Nous sommes en octobre et le jeune Marc est en deuxième classe de solfège. Sa maman trouve qu’il y a quelque chose qui cloche et me demande de l’aider. Lors de notre première entrevue, Marc me dit qu’il y a une leçon de solfège qu’il aime bien et qu’il a chanté au dernier examen. Je lui demande de me la chanter. Il ouvre son manuel et cherche la leçon. Je lui donne le premier son et il commence à diriger la mesure, mais il n’est pas capable de commencer à chanter! Je demande à Marc le nom de la première note, mais il ne la connaît pas. Je lui demande le nom de la clé - c’était la clé de fa -, mais là aussi il hésite. Alors je lui explique tout. Mais hélas! Il n’est toujours pas capable de commencer sa leçon et me dit: “Maintenant je ne sais plus, comment elle marche!" Après cela je lui chante le début de la leçon et à ma plus grande stupéfaction, il chante la leçon entière par cœur, sans regarder la partition, dans un tempo ahurissant!!

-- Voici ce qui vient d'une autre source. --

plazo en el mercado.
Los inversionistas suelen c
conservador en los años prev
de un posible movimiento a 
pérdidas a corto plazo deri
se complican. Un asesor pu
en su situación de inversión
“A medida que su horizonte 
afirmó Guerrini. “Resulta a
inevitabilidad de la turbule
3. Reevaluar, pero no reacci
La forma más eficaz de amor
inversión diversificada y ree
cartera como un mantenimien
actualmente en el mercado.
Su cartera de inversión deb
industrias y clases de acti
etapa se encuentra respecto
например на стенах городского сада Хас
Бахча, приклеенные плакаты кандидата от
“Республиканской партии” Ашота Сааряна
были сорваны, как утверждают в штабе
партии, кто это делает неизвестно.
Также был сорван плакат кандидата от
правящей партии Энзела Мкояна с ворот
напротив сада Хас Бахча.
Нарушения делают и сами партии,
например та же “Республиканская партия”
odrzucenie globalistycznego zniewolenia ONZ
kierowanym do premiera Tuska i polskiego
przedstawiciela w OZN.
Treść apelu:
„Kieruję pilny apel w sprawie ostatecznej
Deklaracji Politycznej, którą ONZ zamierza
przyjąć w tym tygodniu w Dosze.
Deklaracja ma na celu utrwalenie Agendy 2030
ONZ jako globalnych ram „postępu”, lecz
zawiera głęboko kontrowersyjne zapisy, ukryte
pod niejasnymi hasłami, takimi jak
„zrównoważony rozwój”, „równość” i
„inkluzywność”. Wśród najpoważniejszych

Il connaissait sa leçon par cœur mais ne connaissait aucune note de sa partition. L’image des notes ne lui suggérait pas la mélodie. Il était un analphabète en solfège. En conséquence, il était incapable de faire une lecture à vue ni une dictée. Marc recevait son instruction musicale par le biais de son instrument ce qui lui donnait le sentiment que le solfège était superflu.

N’y a-t-il pas ici la raison pour beaucoup de problèmes dans notre enseignement comme p. ex. les mauvaises dictées et l’inexistance de la capacité de chanter une lecture à vue.

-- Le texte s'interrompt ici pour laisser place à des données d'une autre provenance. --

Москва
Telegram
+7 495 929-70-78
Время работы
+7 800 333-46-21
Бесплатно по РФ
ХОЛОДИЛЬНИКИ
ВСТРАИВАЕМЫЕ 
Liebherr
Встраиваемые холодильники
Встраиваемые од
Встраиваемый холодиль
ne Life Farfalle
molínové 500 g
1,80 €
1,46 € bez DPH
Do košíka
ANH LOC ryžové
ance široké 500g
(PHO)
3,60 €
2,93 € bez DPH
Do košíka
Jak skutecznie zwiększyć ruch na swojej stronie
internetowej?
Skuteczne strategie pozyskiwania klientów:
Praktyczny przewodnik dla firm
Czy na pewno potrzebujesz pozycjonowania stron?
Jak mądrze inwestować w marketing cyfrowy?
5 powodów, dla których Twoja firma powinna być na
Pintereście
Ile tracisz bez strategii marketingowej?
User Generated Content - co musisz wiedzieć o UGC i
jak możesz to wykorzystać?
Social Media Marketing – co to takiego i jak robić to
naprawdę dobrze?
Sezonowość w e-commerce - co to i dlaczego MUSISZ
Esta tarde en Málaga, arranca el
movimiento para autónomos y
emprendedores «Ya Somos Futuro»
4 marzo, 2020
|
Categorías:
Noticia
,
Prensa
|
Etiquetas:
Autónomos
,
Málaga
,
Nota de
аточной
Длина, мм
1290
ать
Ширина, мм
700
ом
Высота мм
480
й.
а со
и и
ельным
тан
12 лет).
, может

Chanter souvent une leçon de solfège comme c’est le cas lors des examens ne rapporte rien et la manière dont on doit préparer la lecture à vue lors des examens pour que l’élève réussisse, démontre l’insuffisance de notre enseignement musical.

Zoltán Kodály disait:

Celui qui n’entend pas, ce qu’il voit,
et ne voit pas, ce qu’il entend,
ne mérite pas, d’être appelé musicien!